▸ **TRY IT**
Using the data below, repeat all of it precisely.

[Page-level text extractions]
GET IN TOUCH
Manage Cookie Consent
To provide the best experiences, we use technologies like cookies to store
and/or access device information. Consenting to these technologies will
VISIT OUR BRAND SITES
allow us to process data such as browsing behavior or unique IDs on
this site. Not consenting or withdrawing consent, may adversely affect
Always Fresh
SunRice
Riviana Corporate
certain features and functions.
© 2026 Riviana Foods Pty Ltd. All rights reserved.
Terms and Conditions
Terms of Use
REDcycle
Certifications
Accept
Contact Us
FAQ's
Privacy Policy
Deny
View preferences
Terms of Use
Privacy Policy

▸ **RESPONSE TO THIS TASK**
GET IN TOUCH
Manage Cookie Consent
To provide the best experiences, we use technologies like cookies to store
and/or access device information. Consenting to these technologies will
VISIT OUR BRAND SITES
allow us to process data such as browsing behavior or unique IDs on
this site. Not consenting or withdrawing consent, may adversely affect
Always Fresh
SunRice
Riviana Corporate
certain features and functions.
© 2026 Riviana Foods Pty Ltd. All rights reserved.
Terms and Conditions
Terms of Use
REDcycle
Certifications
Accept
Contact Us
FAQ's
Privacy Policy
Deny
View preferences
Terms of Use
Privacy Policy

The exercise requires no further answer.